#### KETENTUAN LATIHAN:
Silakan baca kutipan tentang pesantren di bawah. Pendekatan apa yang ditempuh Walisongo dalam dakwah Islamisasi?

#### KUTIPAN:
★ ★ ★ ★
Pesantren adalah institusi pendidikan Islam khas Nusantara yang sulit
dijumpai padanannya di manca negara. Pesantren lahir dari rahim peradaban Nusantara
yang dibidani oleh model dakwah Walisongo yang elegan dan permisif. Dakwah Islamisasi
yang dilakukan Walisongo menempuh pendekatan pribumisasi, bukan Arabisasi. Pendekatan
pribumisasi Islam mensyaratkan kearifan terhadap nilai-nilai luhur budaya lokal,
untuk selanjutnya mengawinkan secara harmonis dengan nilai-nilai Islam melalui proses
asimilasi maupun akulturasi. Kearifan terhadap tradisi dan budaya lokal inilah
yang membentuk wajah Islam Indonesia hingga memiliki identitasnya sendiri, yang
tidak lagi khas Arab. Dan, pesantren merupakan warisan sekaligus simbol
supremasi dakwah pribumisasi Islam di Nusantara oleh Walisogo.
Pada awalnya, pesantren didisain dengan khittah sebagai sentral
pendidikan Islam yang integral (kâffah), yang concern terhadap bidang
agama dan non agama. Penilaian ini tidak semata didasarkan pada idealisme ajaran
Islam itu sendiri yang dipercaya kâffah, melainkan juga bisa dilihat dari
fakta historis peran pesantren di era Walisongo dan era kerajaan Islam. Di era-era
tersebut, pesantren tidak hanya concern di bidang ilmu agama, melainkan juga
menjadi sentral dinamika sosial. Pesantren menjadi pusat pergerakan sosial, pendidikan,
politik, perdagangan, pertanian, seni, budaya, dll. Bahkan di era kolonial dan
era perang kemerdekaan, pesantren menjadi medan heroisme perlawanan rakyat
mengusir penjajah.
Namun pasca kemerdekaan, sejak pemerintah mengambil kebijakan nasionalisasi
lembaga pendidikan warisan kolonial (sekolah umum) sebagai institusi pendidikan
formal, posisi sentralitas pesantren perlahan mulai tergeser dan terpinggirkan menjadi
institusi informal.
★ ★ ★ ★
#### DATA YANG DITAMPILKAN:
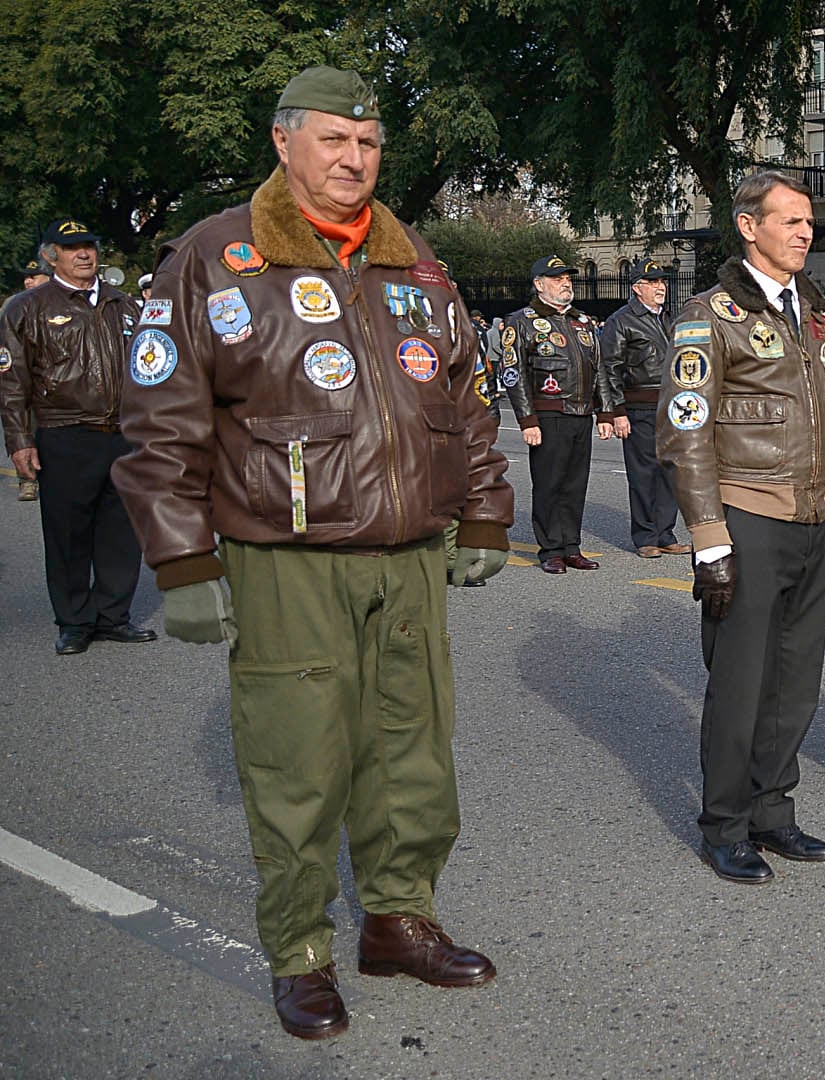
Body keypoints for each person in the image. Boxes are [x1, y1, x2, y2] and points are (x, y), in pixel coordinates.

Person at [112, 66, 512, 1041]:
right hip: (287, 554)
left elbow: (463, 397)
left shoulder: (410, 257)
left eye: (368, 142)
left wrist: (487, 513)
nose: (354, 159)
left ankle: (398, 919)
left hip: (410, 549)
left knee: (412, 751)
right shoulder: (213, 257)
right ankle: (300, 950)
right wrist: (180, 561)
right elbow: (161, 422)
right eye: (333, 139)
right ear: (284, 142)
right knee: (300, 761)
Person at [657, 170, 825, 883]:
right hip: (747, 520)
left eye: (809, 222)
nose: (805, 232)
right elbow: (685, 433)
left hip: (812, 518)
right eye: (789, 220)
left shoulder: (823, 315)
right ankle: (723, 826)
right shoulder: (708, 314)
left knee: (795, 683)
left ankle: (773, 813)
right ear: (749, 227)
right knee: (740, 683)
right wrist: (708, 538)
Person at [0, 219, 152, 654]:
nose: (83, 254)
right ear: (53, 256)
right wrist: (18, 440)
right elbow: (12, 382)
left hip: (124, 433)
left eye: (89, 246)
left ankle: (113, 616)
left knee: (122, 530)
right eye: (72, 248)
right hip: (65, 431)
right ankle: (74, 620)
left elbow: (150, 366)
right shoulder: (26, 307)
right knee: (68, 533)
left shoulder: (125, 305)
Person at [498, 255, 625, 572]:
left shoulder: (582, 323)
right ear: (539, 285)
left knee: (574, 484)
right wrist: (527, 420)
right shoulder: (521, 322)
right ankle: (550, 549)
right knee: (549, 483)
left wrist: (605, 413)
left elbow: (600, 372)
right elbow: (514, 374)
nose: (565, 283)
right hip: (548, 415)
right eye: (556, 278)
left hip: (580, 414)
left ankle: (571, 546)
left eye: (567, 278)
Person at [599, 258, 690, 557]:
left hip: (672, 407)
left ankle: (665, 532)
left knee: (670, 472)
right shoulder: (621, 321)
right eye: (652, 282)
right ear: (637, 288)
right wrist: (617, 411)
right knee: (643, 473)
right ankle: (646, 537)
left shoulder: (668, 318)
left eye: (662, 281)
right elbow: (609, 367)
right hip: (638, 407)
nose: (660, 287)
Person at [5, 257, 54, 499]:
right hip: (28, 379)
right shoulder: (13, 305)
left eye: (34, 276)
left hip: (58, 384)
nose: (29, 281)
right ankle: (27, 480)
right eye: (26, 277)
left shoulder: (61, 302)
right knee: (26, 428)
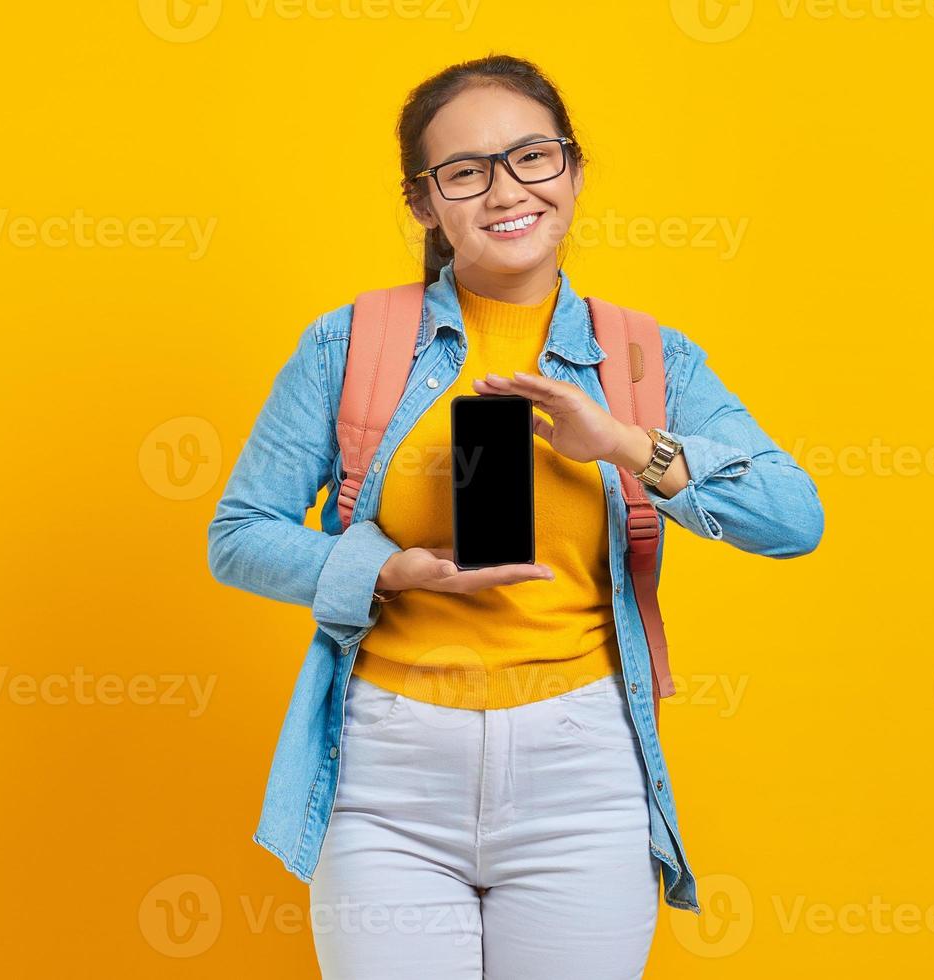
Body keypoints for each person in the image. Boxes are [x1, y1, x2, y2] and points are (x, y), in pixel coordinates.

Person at [207, 53, 824, 980]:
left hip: (581, 776)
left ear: (572, 170)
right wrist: (387, 568)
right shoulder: (352, 343)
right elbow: (239, 533)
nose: (507, 190)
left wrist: (621, 443)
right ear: (426, 203)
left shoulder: (648, 358)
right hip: (388, 775)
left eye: (533, 157)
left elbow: (792, 516)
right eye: (466, 171)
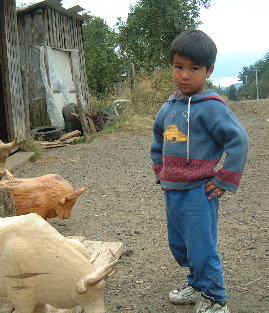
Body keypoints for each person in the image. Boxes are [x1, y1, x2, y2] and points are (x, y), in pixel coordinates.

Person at [150, 30, 248, 313]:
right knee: (179, 243)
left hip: (198, 192)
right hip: (171, 189)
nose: (185, 75)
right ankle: (196, 284)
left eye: (194, 69)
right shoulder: (168, 107)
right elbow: (158, 140)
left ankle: (217, 298)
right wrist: (161, 170)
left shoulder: (213, 108)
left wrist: (224, 178)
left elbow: (238, 141)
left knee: (202, 247)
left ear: (209, 70)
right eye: (179, 67)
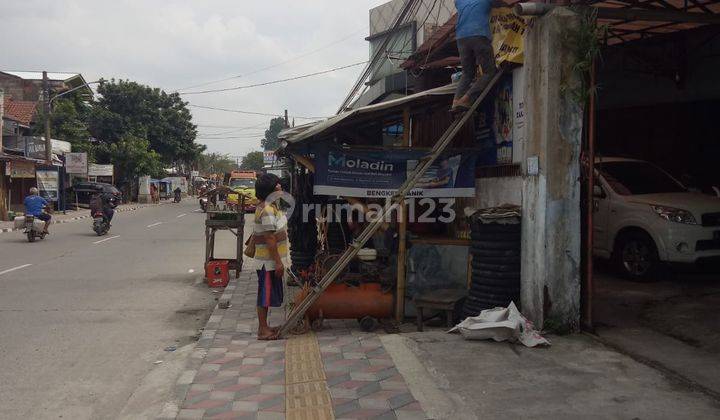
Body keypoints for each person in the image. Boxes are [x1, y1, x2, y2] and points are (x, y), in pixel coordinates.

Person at [252, 173, 289, 340]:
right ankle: (262, 329)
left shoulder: (271, 207)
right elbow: (270, 238)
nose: (280, 187)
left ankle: (265, 326)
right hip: (268, 262)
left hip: (270, 261)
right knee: (264, 295)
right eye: (277, 185)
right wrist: (278, 262)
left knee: (266, 293)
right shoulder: (267, 210)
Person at [451, 0, 498, 112]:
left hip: (461, 38)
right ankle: (466, 99)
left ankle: (456, 101)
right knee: (489, 72)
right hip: (479, 34)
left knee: (467, 73)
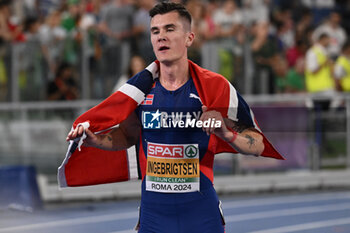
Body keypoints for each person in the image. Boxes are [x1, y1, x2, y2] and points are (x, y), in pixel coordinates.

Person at [66, 2, 281, 232]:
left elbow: (257, 144)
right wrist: (96, 140)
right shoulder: (139, 91)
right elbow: (128, 136)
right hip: (154, 214)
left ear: (189, 38)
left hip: (200, 212)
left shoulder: (214, 87)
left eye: (170, 29)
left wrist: (226, 133)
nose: (161, 37)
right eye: (155, 31)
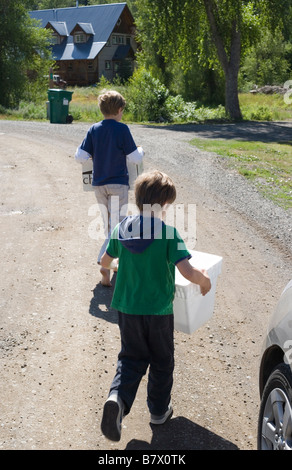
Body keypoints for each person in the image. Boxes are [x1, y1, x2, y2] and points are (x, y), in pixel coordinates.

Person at [100, 170, 211, 441]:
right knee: (161, 361)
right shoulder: (168, 234)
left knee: (131, 357)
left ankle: (118, 399)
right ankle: (159, 412)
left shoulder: (121, 228)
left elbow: (104, 261)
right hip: (158, 311)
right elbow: (187, 271)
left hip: (126, 308)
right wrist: (204, 281)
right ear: (163, 206)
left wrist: (111, 271)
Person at [75, 90, 144, 286]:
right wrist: (141, 150)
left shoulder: (93, 130)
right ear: (120, 109)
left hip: (99, 185)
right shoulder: (122, 129)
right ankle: (104, 263)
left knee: (108, 225)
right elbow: (135, 158)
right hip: (118, 183)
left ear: (102, 109)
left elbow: (80, 157)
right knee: (120, 225)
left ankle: (112, 262)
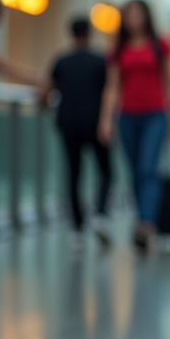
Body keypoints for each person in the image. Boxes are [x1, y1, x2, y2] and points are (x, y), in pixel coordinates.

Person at [98, 0, 170, 253]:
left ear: (147, 16)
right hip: (127, 116)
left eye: (138, 13)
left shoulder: (161, 45)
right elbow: (112, 87)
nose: (133, 18)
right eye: (128, 14)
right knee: (134, 171)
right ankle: (141, 221)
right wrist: (105, 119)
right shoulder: (118, 48)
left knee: (148, 168)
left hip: (156, 115)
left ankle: (146, 224)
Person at [40, 17, 113, 247]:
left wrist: (45, 104)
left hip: (69, 124)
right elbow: (110, 92)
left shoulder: (62, 61)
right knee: (106, 171)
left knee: (74, 175)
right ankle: (100, 213)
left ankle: (77, 230)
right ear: (90, 33)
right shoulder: (100, 61)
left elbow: (45, 91)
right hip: (95, 124)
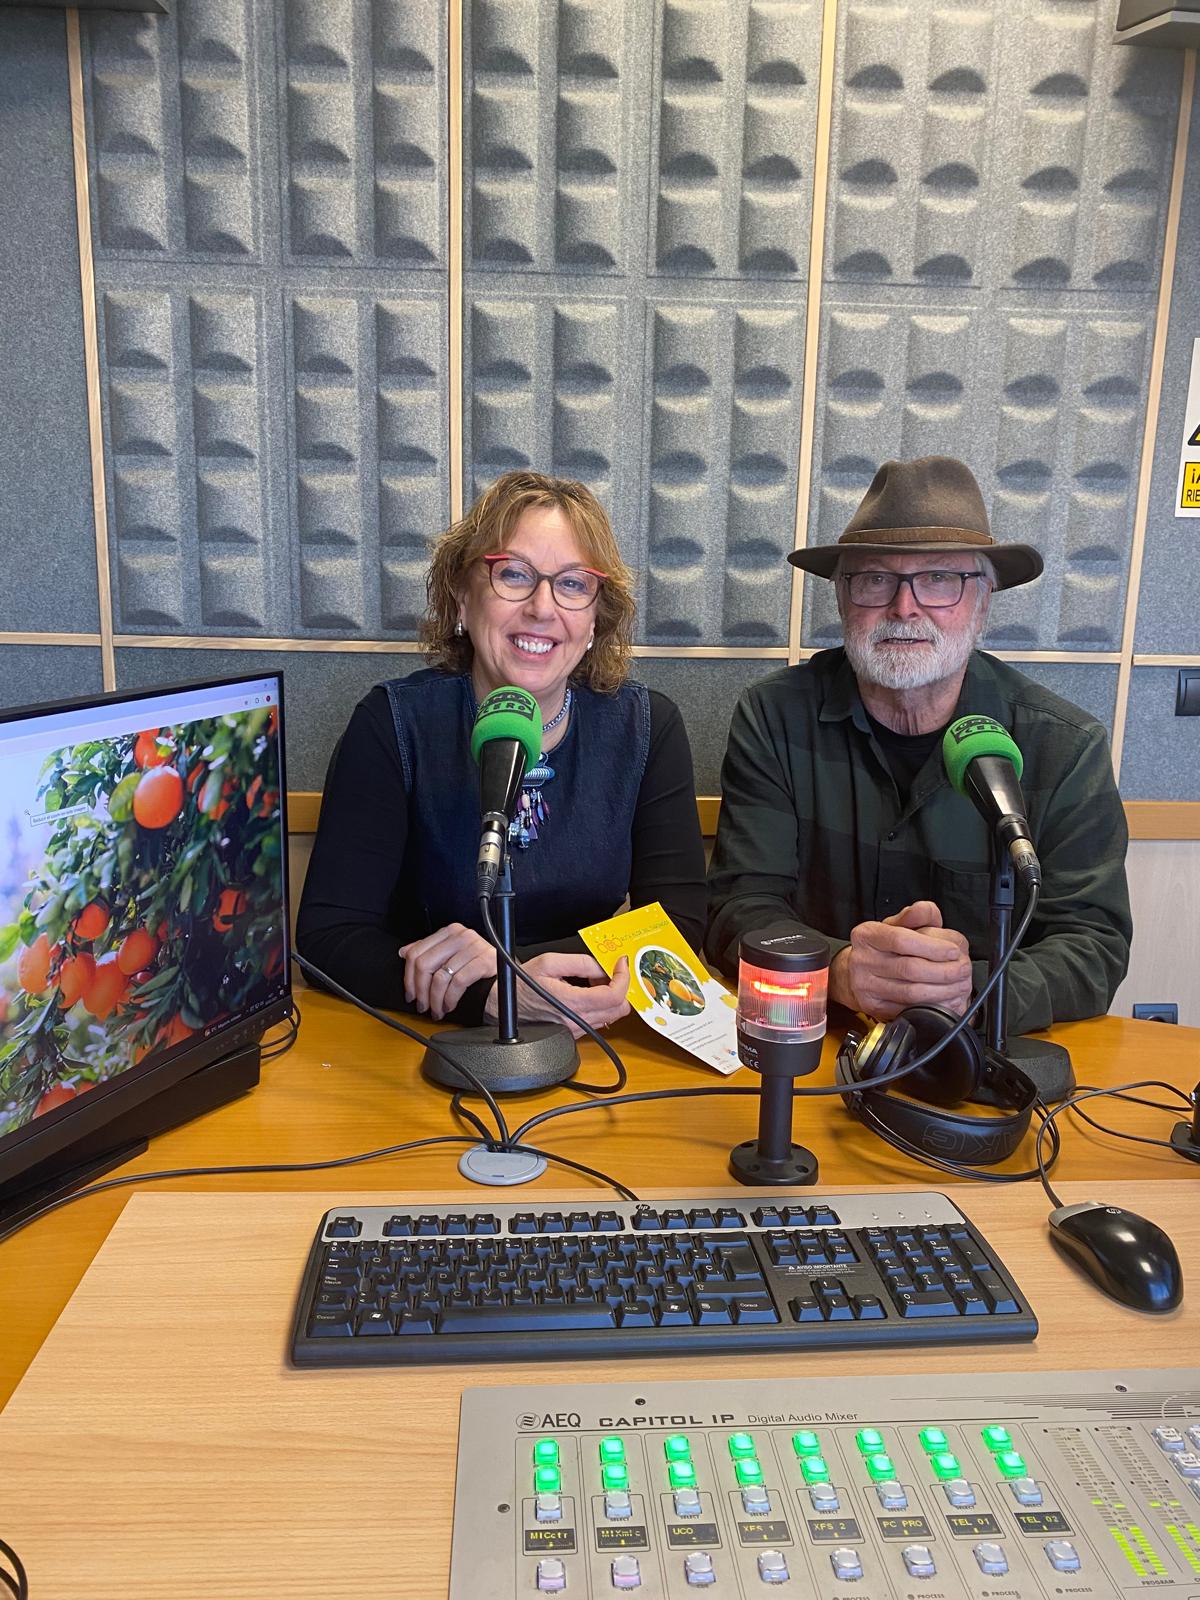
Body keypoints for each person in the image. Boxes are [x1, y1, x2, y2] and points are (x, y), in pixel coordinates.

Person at [706, 455, 1132, 1036]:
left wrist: (967, 992)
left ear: (983, 601)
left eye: (939, 579)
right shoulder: (775, 717)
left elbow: (1092, 946)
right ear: (841, 597)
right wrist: (842, 969)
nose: (904, 607)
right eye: (877, 578)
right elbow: (740, 908)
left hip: (980, 1059)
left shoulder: (1065, 747)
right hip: (817, 1047)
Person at [297, 470, 707, 1037]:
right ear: (462, 597)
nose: (543, 608)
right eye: (513, 574)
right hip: (423, 1044)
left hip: (591, 1033)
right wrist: (491, 996)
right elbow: (329, 939)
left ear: (594, 619)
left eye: (572, 584)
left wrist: (511, 969)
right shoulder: (393, 723)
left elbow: (679, 927)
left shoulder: (646, 727)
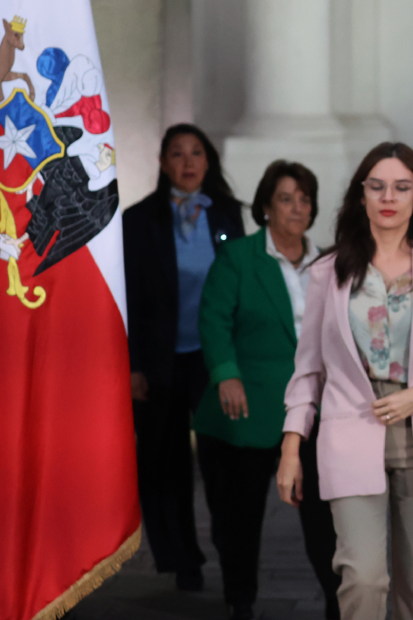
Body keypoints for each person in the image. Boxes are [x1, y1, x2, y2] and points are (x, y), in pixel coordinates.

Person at [275, 143, 413, 620]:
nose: (389, 197)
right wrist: (291, 446)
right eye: (377, 186)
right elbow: (308, 368)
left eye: (402, 187)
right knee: (363, 577)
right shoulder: (327, 272)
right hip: (350, 429)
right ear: (360, 195)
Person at [194, 161, 340, 620]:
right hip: (248, 404)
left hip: (314, 409)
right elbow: (214, 319)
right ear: (265, 207)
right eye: (285, 198)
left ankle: (340, 602)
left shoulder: (329, 263)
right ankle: (240, 600)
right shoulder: (239, 257)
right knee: (239, 518)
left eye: (304, 199)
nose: (297, 208)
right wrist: (225, 373)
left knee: (323, 517)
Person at [123, 123, 245, 591]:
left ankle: (232, 555)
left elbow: (239, 290)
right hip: (158, 361)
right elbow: (129, 298)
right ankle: (180, 557)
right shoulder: (139, 220)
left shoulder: (227, 216)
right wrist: (133, 365)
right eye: (177, 153)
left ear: (208, 162)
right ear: (162, 163)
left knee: (221, 461)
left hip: (213, 359)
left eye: (196, 153)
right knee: (163, 463)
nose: (188, 162)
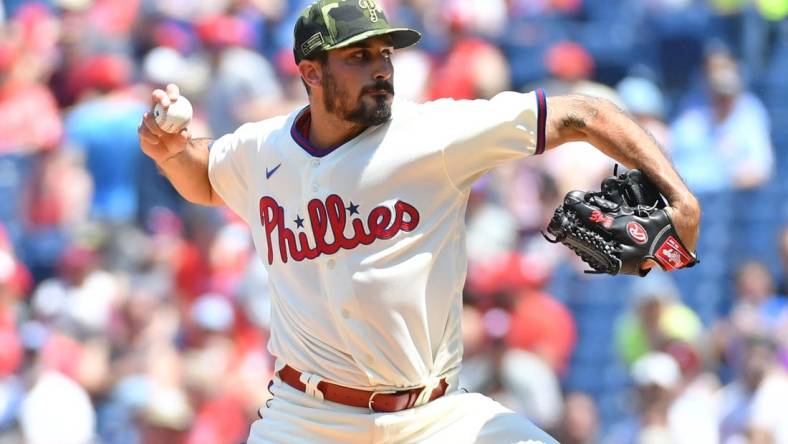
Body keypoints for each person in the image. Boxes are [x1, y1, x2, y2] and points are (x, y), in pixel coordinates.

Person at [137, 1, 700, 442]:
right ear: (310, 70)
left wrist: (680, 198)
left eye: (386, 54)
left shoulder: (432, 135)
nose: (381, 68)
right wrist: (169, 151)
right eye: (359, 57)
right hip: (307, 419)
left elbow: (585, 114)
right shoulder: (261, 150)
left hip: (434, 417)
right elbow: (206, 177)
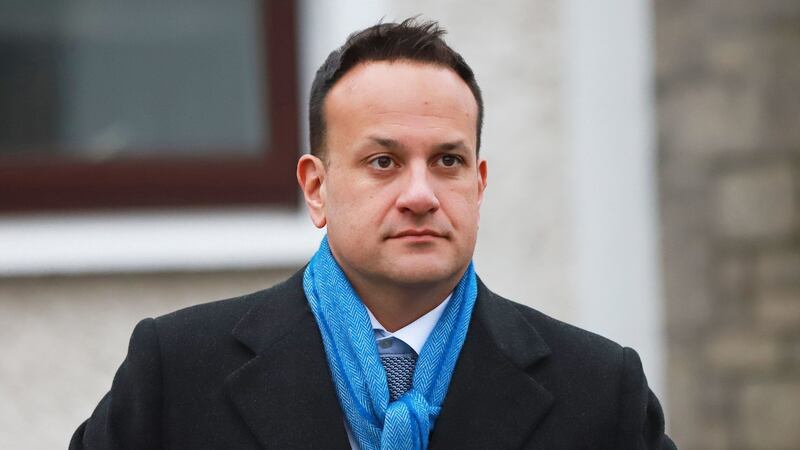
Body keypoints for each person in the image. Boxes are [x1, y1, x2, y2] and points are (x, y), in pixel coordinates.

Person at [71, 19, 675, 450]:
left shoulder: (598, 389)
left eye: (447, 161)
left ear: (480, 183)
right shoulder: (179, 372)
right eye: (383, 162)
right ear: (316, 188)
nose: (420, 194)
★ ★ ★ ★
#### JAWABAN TUGAS:
Walisongo menempuh pendekatan pribumisasi, bukan Arabisasi.